Intervention de François Bonhomme

Réunion du 25 février 2020 à 14h30
Parquet européen et justice pénale spécialisée — Discussion en procédure accélérée d'un projet de loi dans le texte de la commission

Photo de François BonhommeFrançois Bonhomme :

Monsieur le président, madame la garde des sceaux, mes chers collègues, le 17 juillet 2013, la Commission européenne a déposé une proposition de règlement afin de créer un Parquet européen, avec l’intention de « combler les lacunes du système répressif actuel, qui repose exclusivement sur les efforts nationaux, et d’assurer une plus grande cohérence et une meilleure coordination de ces efforts ».

Or, en la matière, il y a bel et bien urgence à agir. Je rappelle que, entre 2010 et 2017, l’Office européen de lutte antifraude a recommandé le recouvrement de plus de 6, 6 milliards d’euros pour le budget de l’Union européenne. Il a par ailleurs présenté plus de 2 300 recommandations concernant des mesures judiciaires, financières, disciplinaires et administratives que devraient prendre les autorités compétentes des États membres et de l’Union européenne.

Je rappelle également que l’Office européen de lutte antifraude ne dispose d’aucun pouvoir de sanction.

La Commission européenne estime quant à elle que la fraude à la TVA pourrait, à elle seule, représenter près de 50 milliards d’euros de pertes par an pour les budgets des États membres de l’Union européenne.

Il n’est pas inutile de rappeler aussi que ce projet de règlement a d’abord été rejeté par de nombreux États membres, dont la France, puisqu’il s’appuyait sur l’idée de créer un Parquet européen incarné par un procureur unique et disposant d’une compétence exclusive pour enquêter sur et poursuivre les infractions portant atteinte aux intérêts financiers de l’Union européenne.

* Consigne 1
Pouvez-vous recopier à l'identique le passage de l'intervention sur le Parquet européen qui va de « Or, en la matière, il » à « membres et de l’Union européenne. », ces deux bornes comprises ?
Cette intervention et les enregistrements n'ont aucun lien entre eux.

* Lignes d'entrée
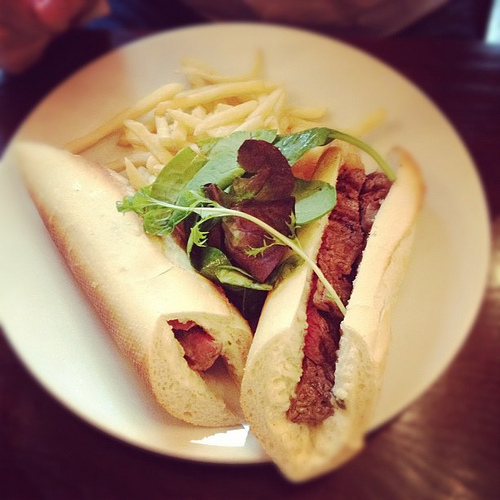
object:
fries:
[166, 106, 203, 129]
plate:
[0, 18, 497, 470]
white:
[308, 45, 356, 114]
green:
[167, 175, 200, 205]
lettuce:
[138, 122, 400, 236]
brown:
[340, 167, 365, 198]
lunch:
[7, 47, 439, 487]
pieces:
[357, 186, 393, 228]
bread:
[10, 132, 265, 430]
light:
[214, 33, 250, 54]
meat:
[317, 218, 364, 279]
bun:
[237, 139, 430, 484]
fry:
[174, 77, 267, 110]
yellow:
[211, 87, 228, 101]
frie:
[61, 80, 187, 157]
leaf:
[144, 205, 180, 237]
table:
[0, 0, 500, 500]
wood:
[0, 0, 500, 499]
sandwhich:
[6, 132, 261, 432]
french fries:
[193, 98, 261, 137]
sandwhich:
[238, 134, 432, 490]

* Consigne 2
Pouvez-vous présenter toutes les lignes des enregistrements sous forme de tableau Markdown, avec une colonne « N° » pour le numéro de ligne et une colonne « Contenu » pour la ligne elle-même, sans les lignes vides ? Les images ne doivent pas figurer dans la réponse.

* Solution proposée 1
Or, en la matière, il y a bel et bien urgence à agir. Je rappelle que, entre 2010 et 2017, l’Office européen de lutte antifraude a recommandé le recouvrement de plus de 6, 6 milliards d’euros pour le budget de l’Union européenne. Il a par ailleurs présenté plus de 2 300 recommandations concernant des mesures judiciaires, financières, disciplinaires et administratives que devraient prendre les autorités compétentes des États membres et de l’Union européenne.

* Solution proposée 2
| N° | Contenu |
|---|---|
| 1 | object: |
| 2 | fries: |
| 3 | [166, 106, 203, 129] |
| 4 | plate: |
| 5 | [0, 18, 497, 470] |
| 6 | white: |
| 7 | [308, 45, 356, 114] |
| 8 | green: |
| 9 | [167, 175, 200, 205] |
| 10 | lettuce: |
| 11 | [138, 122, 400, 236] |
| 12 | brown: |
| 13 | [340, 167, 365, 198] |
| 14 | lunch: |
| 15 | [7, 47, 439, 487] |
| 16 | pieces: |
| 17 | [357, 186, 393, 228] |
| 18 | bread: |
| 19 | [10, 132, 265, 430] |
| 20 | light: |
| 21 | [214, 33, 250, 54] |
| 22 | meat: |
| 23 | [317, 218, 364, 279] |
| 24 | bun: |
| 25 | [237, 139, 430, 484] |
| 26 | fry: |
| 27 | [174, 77, 267, 110] |
| 28 | yellow: |
| 29 | [211, 87, 228, 101] |
| 30 | frie: |
| 31 | [61, 80, 187, 157] |
| 32 | leaf: |
| 33 | [144, 205, 180, 237] |
| 34 | table: |
| 35 | [0, 0, 500, 500] |
| 36 | wood: |
| 37 | [0, 0, 500, 499] |
| 38 | sandwhich: |
| 39 | [6, 132, 261, 432] |
| 40 | french fries: |
| 41 | [193, 98, 261, 137] |
| 42 | sandwhich: |
| 43 | [238, 134, 432, 490] |